I have been told I 'pass' well so people tend to see a woman when they look at me. Besides, there are things a trans woman can do to make herself more feminine. Things like makeup and jewelry help. I have always tended toward feminine gestures and body movements.
A side note on passing. On my trip to the arboretum last night with my woman consultant friend, I made the mistake of using the timer on my camera so I could take our picture, arm in arm. The lighting was bad, my wig was a little crooked (my friend had assured me my hair looked fine) and I wasn't standing straight. I thought I looked kind of like a chicken with a stretched neck in this photo

Usually, I would not let such an unflattering photo out of my possession

Today was her last day though, so I sent it to her.
She had already asked permission to frame one of the landscape photos I took yesterday, though, so that compensates for things.
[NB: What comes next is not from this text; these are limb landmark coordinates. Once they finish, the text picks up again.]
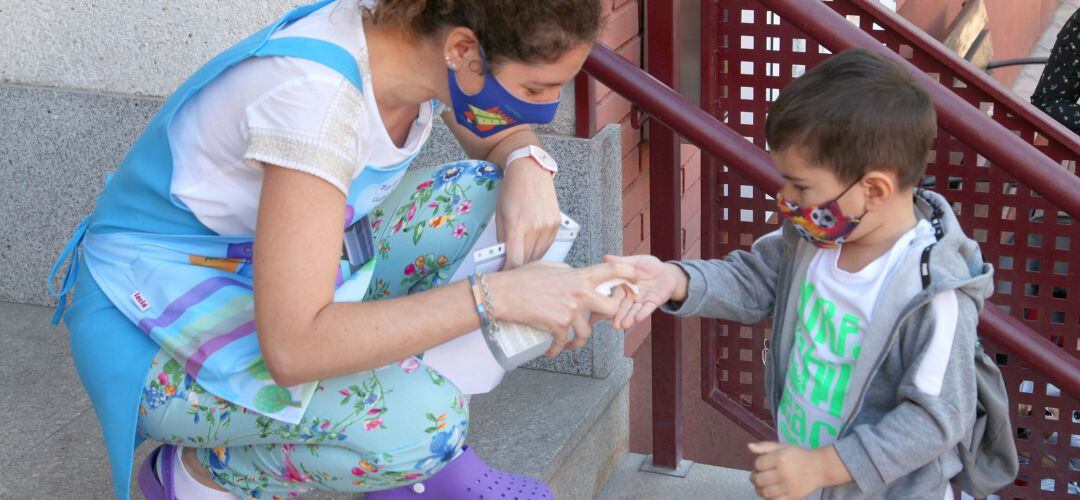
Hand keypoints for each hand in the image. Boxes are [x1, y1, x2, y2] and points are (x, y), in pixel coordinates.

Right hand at [486, 261, 637, 357]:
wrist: (503, 294)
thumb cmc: (521, 279)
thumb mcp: (550, 267)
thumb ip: (568, 273)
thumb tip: (575, 277)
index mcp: (578, 276)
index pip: (612, 270)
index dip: (629, 275)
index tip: (634, 282)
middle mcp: (579, 292)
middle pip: (611, 307)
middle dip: (610, 316)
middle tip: (600, 321)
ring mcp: (570, 310)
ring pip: (588, 332)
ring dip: (579, 342)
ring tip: (571, 344)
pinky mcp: (558, 325)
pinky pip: (565, 342)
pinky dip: (558, 350)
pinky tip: (552, 352)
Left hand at [496, 159, 560, 268]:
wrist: (530, 172)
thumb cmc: (511, 190)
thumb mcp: (500, 215)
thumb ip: (503, 238)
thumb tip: (504, 256)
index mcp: (518, 225)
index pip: (515, 260)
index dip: (509, 270)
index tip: (504, 272)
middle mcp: (536, 227)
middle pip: (528, 260)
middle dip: (518, 266)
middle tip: (510, 266)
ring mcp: (548, 226)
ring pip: (540, 255)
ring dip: (530, 259)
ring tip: (521, 256)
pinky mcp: (556, 224)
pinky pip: (547, 245)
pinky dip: (539, 249)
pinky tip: (531, 245)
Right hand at [603, 255, 688, 329]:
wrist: (668, 273)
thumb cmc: (650, 267)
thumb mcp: (636, 262)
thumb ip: (621, 262)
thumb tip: (605, 257)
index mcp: (624, 286)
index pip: (615, 296)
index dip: (608, 302)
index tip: (600, 311)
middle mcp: (631, 296)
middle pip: (623, 306)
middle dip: (618, 316)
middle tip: (613, 325)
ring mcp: (642, 300)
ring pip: (634, 310)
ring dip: (629, 318)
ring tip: (624, 325)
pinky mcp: (653, 302)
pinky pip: (648, 308)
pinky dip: (643, 313)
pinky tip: (637, 319)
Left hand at [748, 442, 851, 498]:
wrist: (819, 468)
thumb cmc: (798, 456)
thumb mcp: (783, 447)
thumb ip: (765, 447)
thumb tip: (749, 446)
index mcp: (780, 458)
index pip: (758, 464)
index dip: (757, 465)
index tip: (763, 465)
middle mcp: (783, 473)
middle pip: (758, 480)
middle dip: (755, 478)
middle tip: (759, 476)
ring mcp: (788, 486)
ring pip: (764, 492)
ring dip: (760, 489)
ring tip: (764, 485)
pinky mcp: (793, 497)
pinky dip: (769, 498)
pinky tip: (772, 492)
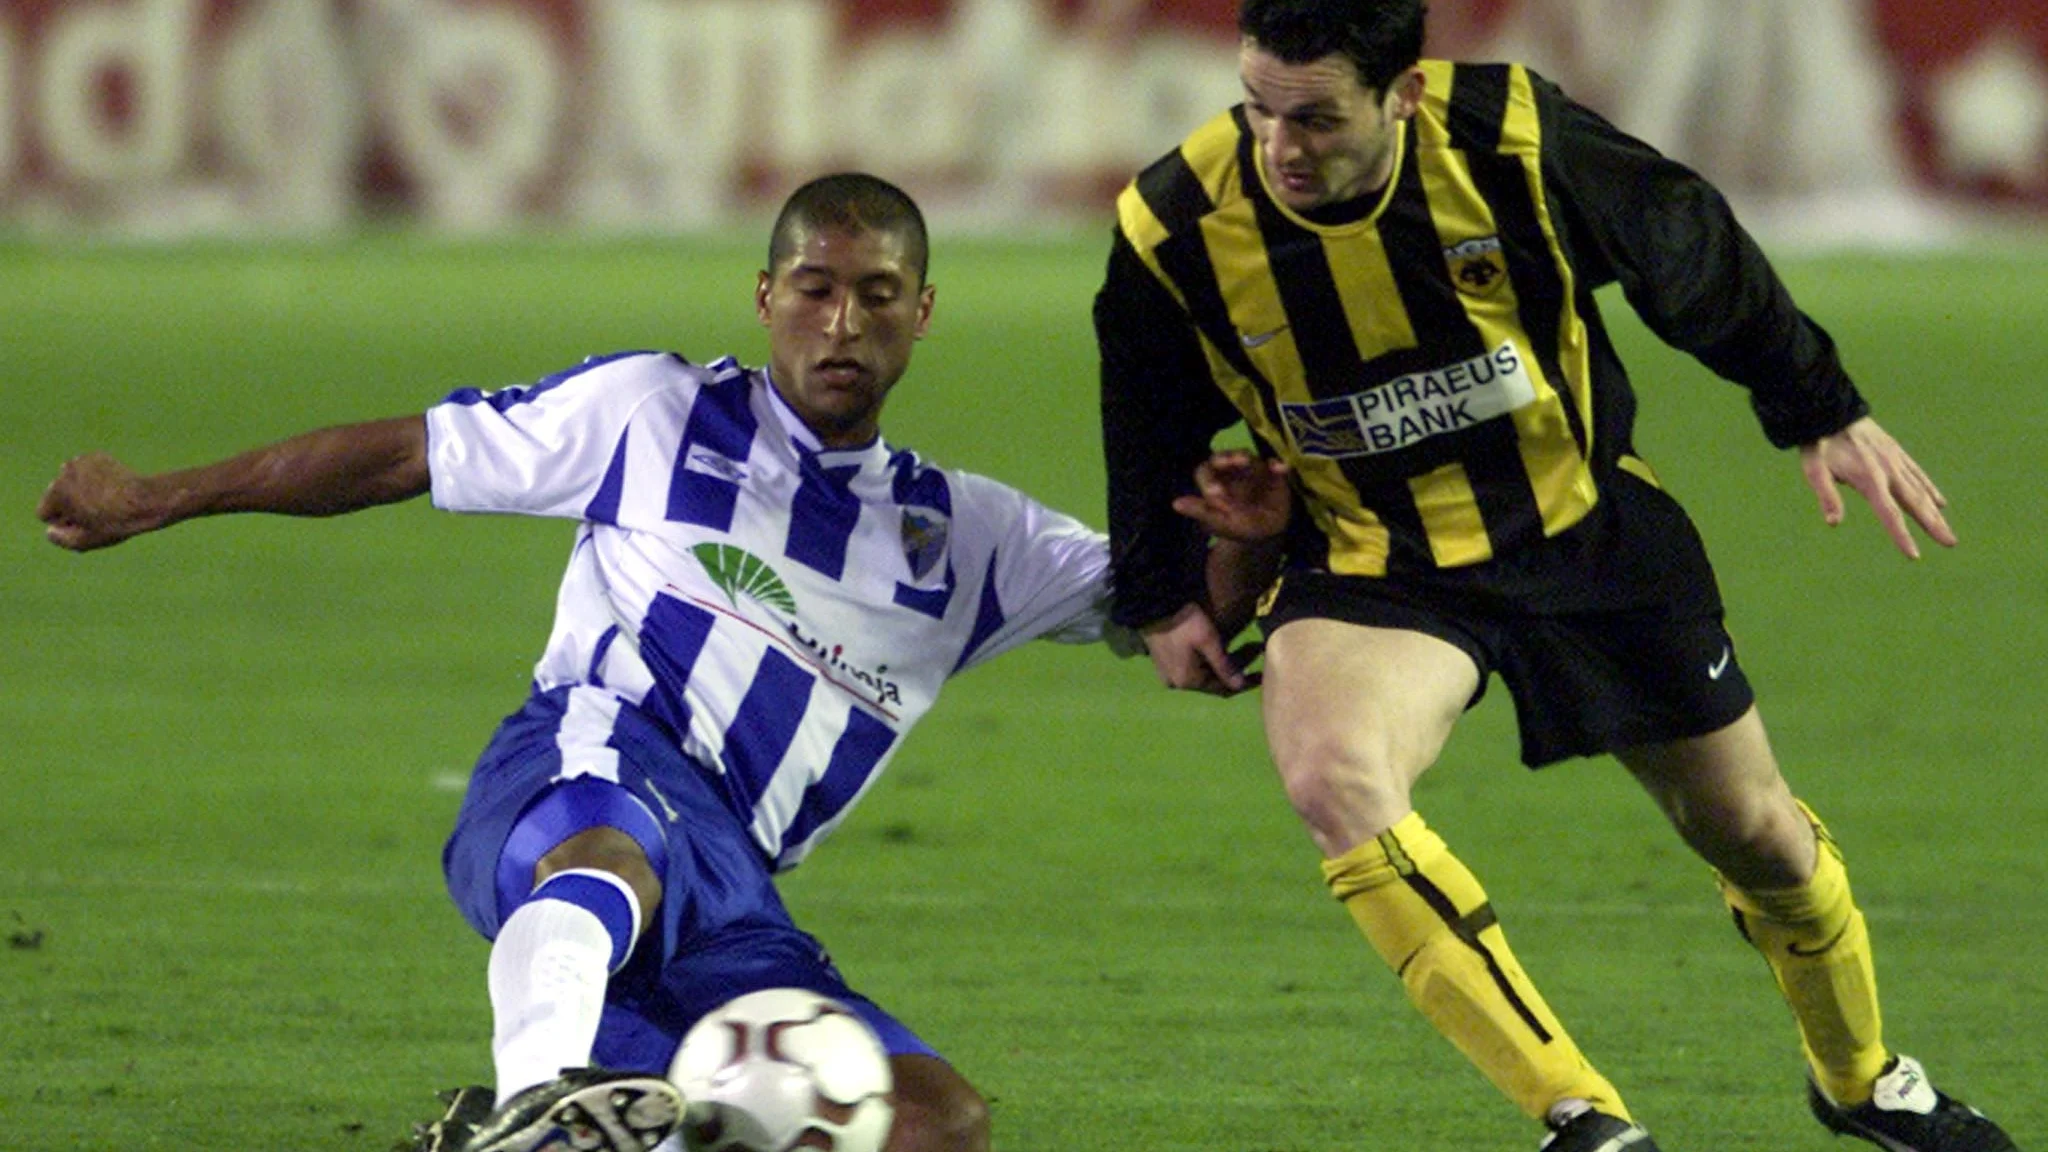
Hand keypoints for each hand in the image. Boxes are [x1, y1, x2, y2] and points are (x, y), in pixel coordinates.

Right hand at [38, 453, 161, 551]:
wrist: (147, 500)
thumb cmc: (116, 523)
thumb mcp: (87, 541)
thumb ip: (61, 539)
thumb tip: (50, 531)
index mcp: (57, 492)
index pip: (43, 512)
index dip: (60, 523)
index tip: (80, 525)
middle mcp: (64, 472)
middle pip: (56, 496)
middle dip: (68, 506)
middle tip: (94, 514)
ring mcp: (80, 461)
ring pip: (70, 482)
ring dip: (79, 491)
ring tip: (102, 502)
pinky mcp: (95, 456)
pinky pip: (85, 472)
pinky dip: (92, 479)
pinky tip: (109, 488)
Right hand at [1140, 602, 1262, 696]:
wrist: (1154, 605)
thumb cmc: (1184, 622)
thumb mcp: (1208, 640)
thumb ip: (1225, 665)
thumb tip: (1240, 685)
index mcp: (1188, 681)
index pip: (1222, 689)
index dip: (1244, 682)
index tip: (1262, 673)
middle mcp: (1177, 683)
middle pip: (1213, 681)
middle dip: (1236, 668)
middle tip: (1256, 650)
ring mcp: (1169, 673)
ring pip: (1203, 674)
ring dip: (1223, 664)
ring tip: (1243, 648)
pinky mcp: (1164, 662)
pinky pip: (1192, 667)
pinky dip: (1207, 661)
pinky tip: (1219, 649)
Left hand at [1171, 451, 1290, 541]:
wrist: (1265, 534)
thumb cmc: (1237, 527)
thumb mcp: (1219, 523)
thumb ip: (1201, 512)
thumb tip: (1175, 503)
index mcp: (1214, 482)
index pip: (1205, 472)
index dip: (1210, 480)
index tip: (1217, 494)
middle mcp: (1231, 471)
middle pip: (1226, 457)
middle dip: (1230, 457)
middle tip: (1239, 461)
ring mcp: (1253, 470)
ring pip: (1251, 459)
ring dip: (1253, 461)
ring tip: (1255, 465)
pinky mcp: (1273, 474)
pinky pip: (1276, 467)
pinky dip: (1278, 466)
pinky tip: (1282, 468)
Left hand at [1798, 417, 1954, 558]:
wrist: (1830, 410)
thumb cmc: (1818, 443)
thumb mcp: (1814, 470)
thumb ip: (1827, 495)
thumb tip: (1833, 522)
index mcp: (1870, 479)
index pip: (1889, 514)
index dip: (1901, 536)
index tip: (1914, 556)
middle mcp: (1889, 471)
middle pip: (1914, 504)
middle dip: (1933, 525)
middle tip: (1951, 543)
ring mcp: (1895, 460)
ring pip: (1921, 491)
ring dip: (1935, 513)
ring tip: (1948, 533)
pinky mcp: (1896, 452)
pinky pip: (1917, 474)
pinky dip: (1930, 489)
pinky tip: (1940, 502)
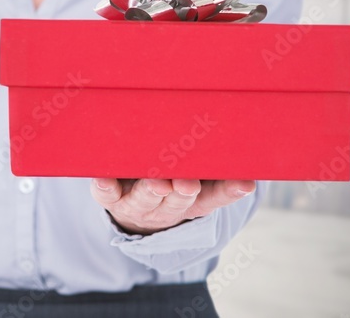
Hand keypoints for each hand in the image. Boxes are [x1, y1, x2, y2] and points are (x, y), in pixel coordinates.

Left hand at [90, 178, 256, 235]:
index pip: (215, 196)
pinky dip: (105, 186)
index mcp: (193, 200)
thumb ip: (213, 164)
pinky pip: (107, 193)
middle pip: (178, 201)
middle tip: (187, 184)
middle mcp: (166, 206)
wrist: (132, 212)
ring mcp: (137, 203)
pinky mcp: (110, 197)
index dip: (230, 191)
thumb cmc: (171, 182)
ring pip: (145, 198)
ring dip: (151, 191)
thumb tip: (242, 138)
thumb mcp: (196, 180)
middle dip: (184, 191)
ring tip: (157, 184)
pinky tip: (104, 179)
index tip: (245, 183)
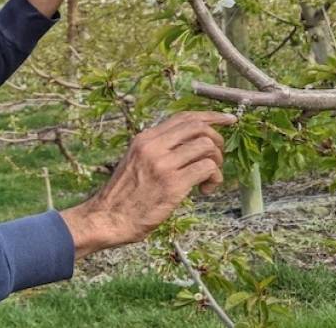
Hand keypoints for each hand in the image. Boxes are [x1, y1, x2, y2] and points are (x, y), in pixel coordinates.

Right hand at [60, 111, 234, 259]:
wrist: (108, 218)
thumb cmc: (124, 195)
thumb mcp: (136, 161)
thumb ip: (157, 150)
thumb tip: (187, 144)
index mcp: (145, 139)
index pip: (183, 118)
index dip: (210, 116)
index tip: (228, 120)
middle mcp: (153, 146)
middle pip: (198, 127)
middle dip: (217, 139)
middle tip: (217, 158)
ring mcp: (163, 164)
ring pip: (206, 146)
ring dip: (216, 162)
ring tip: (208, 179)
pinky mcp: (173, 184)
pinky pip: (207, 169)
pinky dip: (214, 178)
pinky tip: (204, 191)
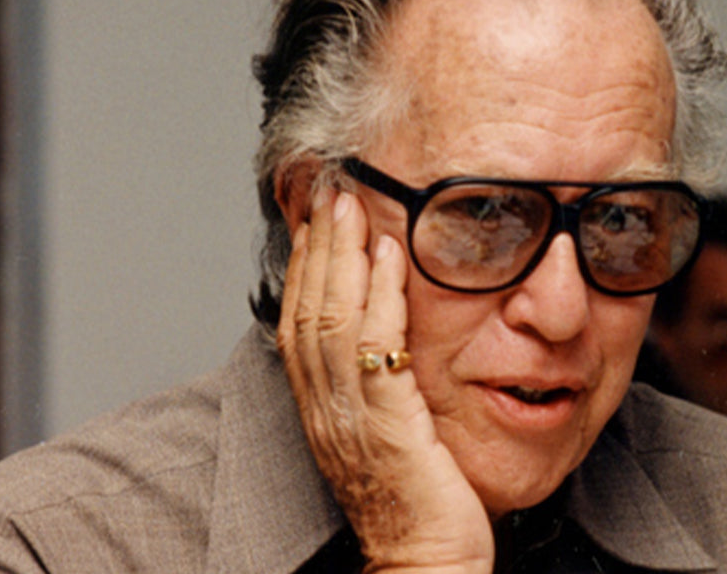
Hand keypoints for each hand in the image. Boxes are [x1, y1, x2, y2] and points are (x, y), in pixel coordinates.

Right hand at [276, 188, 493, 572]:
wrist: (425, 560)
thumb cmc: (419, 500)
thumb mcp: (388, 431)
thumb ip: (379, 384)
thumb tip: (387, 339)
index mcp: (322, 407)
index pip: (301, 321)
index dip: (308, 264)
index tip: (319, 216)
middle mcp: (324, 407)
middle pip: (307, 308)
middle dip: (317, 244)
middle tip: (330, 190)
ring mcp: (348, 415)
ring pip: (330, 318)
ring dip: (341, 255)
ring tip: (352, 204)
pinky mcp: (383, 423)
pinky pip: (373, 346)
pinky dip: (379, 294)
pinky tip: (388, 256)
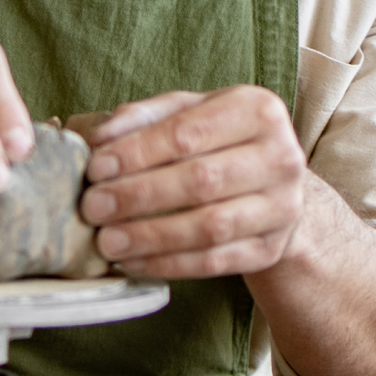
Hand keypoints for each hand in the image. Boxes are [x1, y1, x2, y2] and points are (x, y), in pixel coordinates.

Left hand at [70, 85, 306, 277]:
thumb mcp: (189, 113)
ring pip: (210, 226)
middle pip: (201, 180)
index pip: (189, 133)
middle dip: (138, 196)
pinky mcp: (271, 248)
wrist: (272, 185)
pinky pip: (215, 262)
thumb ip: (143, 118)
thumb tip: (97, 140)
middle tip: (92, 208)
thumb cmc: (219, 141)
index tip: (95, 168)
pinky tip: (133, 262)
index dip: (138, 152)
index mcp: (258, 111)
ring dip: (151, 236)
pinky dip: (169, 264)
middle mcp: (281, 157)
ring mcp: (282, 207)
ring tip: (107, 242)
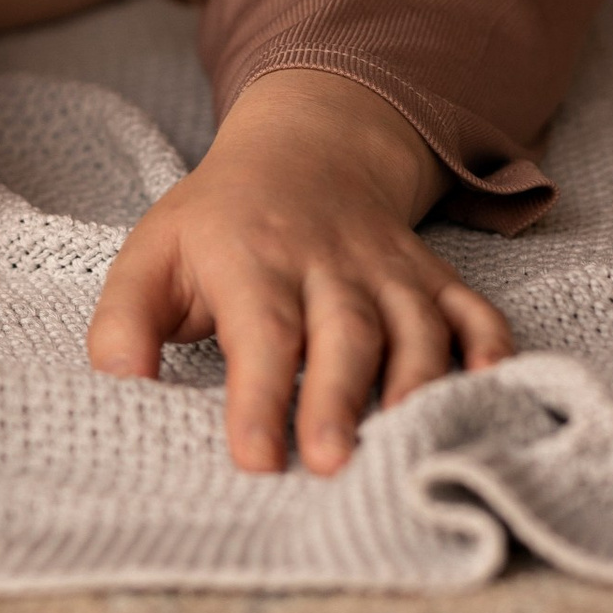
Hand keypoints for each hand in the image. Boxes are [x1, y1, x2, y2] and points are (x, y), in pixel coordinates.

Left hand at [85, 66, 512, 474]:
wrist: (305, 150)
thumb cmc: (218, 223)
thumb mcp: (151, 254)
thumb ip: (124, 319)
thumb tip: (119, 379)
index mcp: (253, 259)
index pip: (260, 329)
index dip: (258, 396)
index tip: (255, 459)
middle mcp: (328, 263)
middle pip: (343, 330)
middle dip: (339, 397)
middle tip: (330, 463)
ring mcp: (388, 269)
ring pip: (414, 323)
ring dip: (418, 383)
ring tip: (411, 444)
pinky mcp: (431, 277)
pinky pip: (472, 307)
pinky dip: (490, 346)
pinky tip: (493, 388)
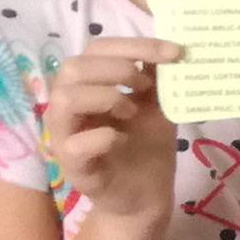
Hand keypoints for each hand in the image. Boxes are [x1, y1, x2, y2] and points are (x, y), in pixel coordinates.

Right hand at [39, 36, 182, 227]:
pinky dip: (103, 136)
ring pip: (65, 99)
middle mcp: (68, 107)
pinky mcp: (73, 167)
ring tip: (131, 111)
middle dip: (116, 68)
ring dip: (106, 97)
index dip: (134, 45)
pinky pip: (75, 144)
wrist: (147, 194)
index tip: (175, 52)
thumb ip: (155, 77)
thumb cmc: (146, 144)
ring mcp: (65, 136)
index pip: (96, 49)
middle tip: (145, 85)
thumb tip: (169, 44)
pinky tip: (122, 139)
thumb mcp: (157, 104)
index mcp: (88, 86)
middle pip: (73, 67)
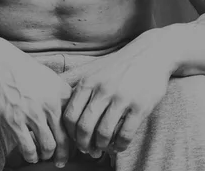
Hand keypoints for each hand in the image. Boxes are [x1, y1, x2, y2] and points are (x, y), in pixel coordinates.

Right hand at [0, 37, 72, 167]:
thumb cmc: (24, 71)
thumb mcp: (51, 79)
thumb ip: (63, 96)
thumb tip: (73, 112)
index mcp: (62, 95)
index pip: (77, 124)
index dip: (78, 139)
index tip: (76, 146)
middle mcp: (51, 106)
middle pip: (66, 140)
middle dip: (65, 154)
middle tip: (62, 160)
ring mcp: (33, 114)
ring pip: (49, 146)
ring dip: (47, 155)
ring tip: (44, 156)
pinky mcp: (15, 121)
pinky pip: (28, 147)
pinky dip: (31, 156)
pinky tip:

This was of a waterfall and I admit it came out fairly well. Unlike the photo of the two of us (me, specifically), it shows no resemblance to something it is not, like an iceberg, for instance! It is not one I would choose to frame (there are a few flaws) but if it makes her happy, I am glad for that. I will correct the flaws to the extent possible and send her an 8 x 10 copy. She wanted to print it herself from the image I emailed her.
Another side note on passing. I am very happy with the way I look and I enjoy preening in front of a mirror. It must be the teen girl in me coming out! As I told my therapist (who says no one would give me a second glance), natural born women come in all shapes and sizes. Few have what are considered the ideal female facial features. I don't either but that's fine. Some time on estrogen will help a bit with that but it is not a big deal anyway.
Generally, then, strangers see me and treat me as a woman. I am regularly called ma'am and everyone has been polite. Women I don't know tend to treat me the way I see them treat other women. Sort of like a member of a secret club.